YOUR ASSIGNMENT: Print the entire passage about Bloyer Field word for word, with nothing changed.
*** GIVEN TEXT Section Begins ***
Airport in Monroe County, Wisconsin

Bloyer Field is a city owned public use airport located one nautical mile (2 km) east of the central business district of Tomah, a city in Monroe County, Wisconsin, United States. It provides general aviation services.

== History ==
First known as Tomah Army Airfield Technical School, it was activated on November 30, 1942 to conduct technical training for the United States Army Air Forces. 1000 Technical School Squadron (Special) provided technical training including radio interception techniques, radio maintenance and operations to personnel. It functioned as a sub-base of Radio school at Truax Army Airfield at Madison, itself part of Central (later Eastern) Technical Training Command. The school was inactivated on April 1, 1944. The facility was transferred to Air Technical Service Command on April 30, 1944. It was transferred as inactive to the US Army Corps of Engineers on April 1, 1946 for disposition.
*** GIVEN TEXT Section Ends ***
*** SUPPLIED RECORDS Section Begins ***
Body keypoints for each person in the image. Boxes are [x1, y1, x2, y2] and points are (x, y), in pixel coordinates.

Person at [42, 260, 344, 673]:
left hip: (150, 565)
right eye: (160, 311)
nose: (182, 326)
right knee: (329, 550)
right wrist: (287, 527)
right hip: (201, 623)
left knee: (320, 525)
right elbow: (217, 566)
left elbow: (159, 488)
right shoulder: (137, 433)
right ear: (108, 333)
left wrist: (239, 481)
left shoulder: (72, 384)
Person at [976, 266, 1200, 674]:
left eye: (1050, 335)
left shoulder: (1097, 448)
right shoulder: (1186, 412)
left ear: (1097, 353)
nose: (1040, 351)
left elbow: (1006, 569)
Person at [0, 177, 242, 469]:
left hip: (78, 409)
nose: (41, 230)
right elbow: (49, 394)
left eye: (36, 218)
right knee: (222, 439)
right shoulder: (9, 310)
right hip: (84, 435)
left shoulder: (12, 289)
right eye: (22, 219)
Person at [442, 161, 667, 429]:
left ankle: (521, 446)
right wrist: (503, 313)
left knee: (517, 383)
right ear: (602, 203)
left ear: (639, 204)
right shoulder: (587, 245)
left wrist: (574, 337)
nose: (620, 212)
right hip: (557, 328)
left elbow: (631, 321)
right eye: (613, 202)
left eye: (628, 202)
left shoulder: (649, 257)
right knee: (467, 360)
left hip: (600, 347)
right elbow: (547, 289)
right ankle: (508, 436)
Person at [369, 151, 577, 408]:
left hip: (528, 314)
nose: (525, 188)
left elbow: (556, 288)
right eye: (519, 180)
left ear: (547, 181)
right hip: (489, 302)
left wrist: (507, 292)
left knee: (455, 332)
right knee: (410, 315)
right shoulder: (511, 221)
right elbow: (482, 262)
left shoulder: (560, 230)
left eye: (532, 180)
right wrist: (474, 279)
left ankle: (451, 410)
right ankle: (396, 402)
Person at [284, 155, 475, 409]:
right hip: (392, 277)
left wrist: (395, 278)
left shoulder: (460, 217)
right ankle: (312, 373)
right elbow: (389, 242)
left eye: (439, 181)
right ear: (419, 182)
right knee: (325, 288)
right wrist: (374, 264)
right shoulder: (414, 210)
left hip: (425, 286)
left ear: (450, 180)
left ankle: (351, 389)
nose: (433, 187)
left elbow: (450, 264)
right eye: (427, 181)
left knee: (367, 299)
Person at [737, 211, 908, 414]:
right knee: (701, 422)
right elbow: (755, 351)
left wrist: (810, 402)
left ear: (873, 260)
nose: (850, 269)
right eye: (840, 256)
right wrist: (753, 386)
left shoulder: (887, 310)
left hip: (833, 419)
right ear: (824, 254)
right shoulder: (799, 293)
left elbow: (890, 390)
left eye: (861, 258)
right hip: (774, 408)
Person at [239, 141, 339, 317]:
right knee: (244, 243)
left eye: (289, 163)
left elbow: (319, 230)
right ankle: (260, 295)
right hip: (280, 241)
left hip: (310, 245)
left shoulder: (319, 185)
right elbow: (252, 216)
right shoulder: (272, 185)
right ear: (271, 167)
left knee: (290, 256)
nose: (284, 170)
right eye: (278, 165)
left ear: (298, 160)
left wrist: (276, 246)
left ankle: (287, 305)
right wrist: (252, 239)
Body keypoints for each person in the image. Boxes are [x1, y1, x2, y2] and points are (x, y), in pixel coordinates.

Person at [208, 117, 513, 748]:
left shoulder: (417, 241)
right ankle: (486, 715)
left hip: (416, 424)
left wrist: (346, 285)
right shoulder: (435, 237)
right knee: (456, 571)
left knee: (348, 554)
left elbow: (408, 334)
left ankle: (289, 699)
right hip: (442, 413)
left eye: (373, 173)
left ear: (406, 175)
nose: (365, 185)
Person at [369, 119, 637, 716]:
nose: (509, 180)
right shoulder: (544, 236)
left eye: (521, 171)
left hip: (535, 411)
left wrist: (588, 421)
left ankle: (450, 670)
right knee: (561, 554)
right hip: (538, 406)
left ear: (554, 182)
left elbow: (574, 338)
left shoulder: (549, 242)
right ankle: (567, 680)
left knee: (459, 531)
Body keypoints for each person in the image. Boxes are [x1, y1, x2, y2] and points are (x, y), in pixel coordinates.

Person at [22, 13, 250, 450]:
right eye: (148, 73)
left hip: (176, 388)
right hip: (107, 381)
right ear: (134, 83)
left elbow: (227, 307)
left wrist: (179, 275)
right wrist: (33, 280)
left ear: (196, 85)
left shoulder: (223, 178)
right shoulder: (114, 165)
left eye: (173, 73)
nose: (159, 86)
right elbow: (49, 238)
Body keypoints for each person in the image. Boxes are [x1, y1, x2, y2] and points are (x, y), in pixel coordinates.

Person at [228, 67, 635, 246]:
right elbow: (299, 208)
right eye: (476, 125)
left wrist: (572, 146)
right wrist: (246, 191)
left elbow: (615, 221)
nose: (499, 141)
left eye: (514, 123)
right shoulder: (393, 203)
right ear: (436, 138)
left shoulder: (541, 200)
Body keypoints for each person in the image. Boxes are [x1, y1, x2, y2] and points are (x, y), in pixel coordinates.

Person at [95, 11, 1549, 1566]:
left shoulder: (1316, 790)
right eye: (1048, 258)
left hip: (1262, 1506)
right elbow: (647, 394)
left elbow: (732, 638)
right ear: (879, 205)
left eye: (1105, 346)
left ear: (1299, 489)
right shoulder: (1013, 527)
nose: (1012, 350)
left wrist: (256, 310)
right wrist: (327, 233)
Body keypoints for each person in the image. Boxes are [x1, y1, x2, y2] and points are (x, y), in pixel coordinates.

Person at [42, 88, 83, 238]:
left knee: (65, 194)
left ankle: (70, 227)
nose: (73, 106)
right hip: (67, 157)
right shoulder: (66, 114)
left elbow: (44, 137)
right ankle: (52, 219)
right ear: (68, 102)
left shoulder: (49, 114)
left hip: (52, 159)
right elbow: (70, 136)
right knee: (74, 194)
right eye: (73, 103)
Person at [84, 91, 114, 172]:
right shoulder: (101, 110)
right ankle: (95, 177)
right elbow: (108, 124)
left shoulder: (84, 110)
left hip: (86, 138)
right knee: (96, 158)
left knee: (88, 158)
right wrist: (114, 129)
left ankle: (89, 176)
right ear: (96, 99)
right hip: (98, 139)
*** SUPPLIED RECORDS Section Ends ***
ANSWER TO THE EXERCISE:
Airport in Monroe County, Wisconsin

Bloyer Field is a city owned public use airport located one nautical mile (2 km) east of the central business district of Tomah, a city in Monroe County, Wisconsin, United States. It provides general aviation services.

== History ==
First known as Tomah Army Airfield Technical School, it was activated on November 30, 1942 to conduct technical training for the United States Army Air Forces. 1000 Technical School Squadron (Special) provided technical training including radio interception techniques, radio maintenance and operations to personnel. It functioned as a sub-base of Radio school at Truax Army Airfield at Madison, itself part of Central (later Eastern) Technical Training Command. The school was inactivated on April 1, 1944. The facility was transferred to Air Technical Service Command on April 30, 1944. It was transferred as inactive to the US Army Corps of Engineers on April 1, 1946 for disposition.